Maximum length of the parameter grid.

optimized_grid: int, optional

If set to 0, the randomness is based on the input parameters. If set to 1, the randomness is limited to some parameters while others are picked based on a default grid.
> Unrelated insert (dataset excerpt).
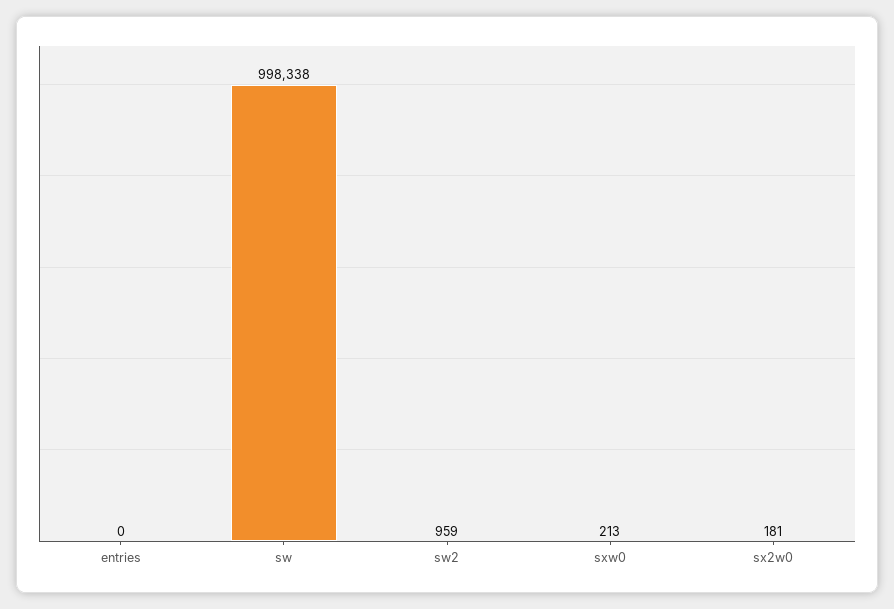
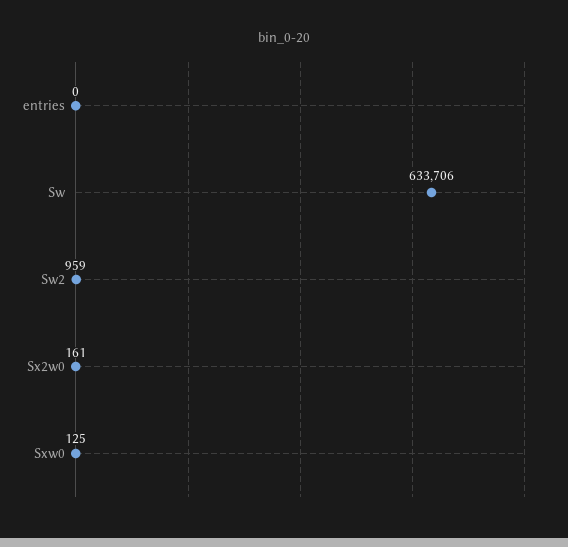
sw: 998338 -> 633706
sxw0: 213 -> 125
sx2w0: 181 -> 161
If set to 2, there is no randomness and a default grid is returned.

Returns#

dict

Dictionary of parameters.

Examples#

Let’s take LogisticRegression as an example model:

from verticapy.machine_learning.vertica import LogisticRegression

model = LogisticRegression()

Now, we can find the parameter grid quite conveniently using:

from verticapy.machine_learning.model_selection import gen_params_grid

gen_params_grid(model, lmax = 10)
Out[4]: 
[{'tol': 1e-06,
  'max_iter': 100,
  'penalty': 'enet',
  'solver': 'cgd',
  'C': 2.501,
  'l1_ratio': 0.701},
 {'tol': 0.0001,
  'max_iter': 1000,
  'penalty': 'enet',
  'solver': 'cgd',
  'C': 1.501,
  'l1_ratio': 0.501},
 {'tol': 1e-08,
  'max_iter': 1000,
  'penalty': 'enet',
  'solver': 'cgd',
  'C': 0.001,
  'l1_ratio': 0.001},
 {'tol': 0.0001,
  'max_iter': 1000,
  'penalty': 'enet',
  'solver': 'cgd',
  'C': 2.501,
  'l1_ratio': 0.501},
 {'tol': 1e-06,
  'max_iter': 100,
  'penalty': 'enet',
  'solver': 'cgd',
  'C': 4.501,
  'l1_ratio': 0.801},
 {'tol': 1e-06,
  'max_iter': 1000,
  'penalty': 'enet',
  'solver': 'cgd',
  'C': 4.001,
  'l1_ratio': 0.101},
 {'tol': 0.0001,
  'max_iter': 100,
  'penalty': 'enet',
  'solver': 'cgd',
  'C': 0.501,
  'l1_ratio': 0.001},
 {'tol': 1e-06,
  'max_iter': 1000,
  'penalty': 'enet',
  'solver': 'cgd',
  'C': 0.001,
  'l1_ratio': 0.801},
 {'tol': 1e-06,
  'max_iter': 500,
  'penalty': 'l2',
  'solver': 'newton',
  'C': 4.501},
 {'tol': 0.0001,
  'max_iter': 100,
  'penalty': 'l2',
  'solver': 'bfgs',
  'C': 4.001}]

Note

The function automatically detects the parameters from any VerticaPy model, and then creates a grid based on the generic value range.

See also

parameter_grid() : Generates a list of the different combinations of input parameters.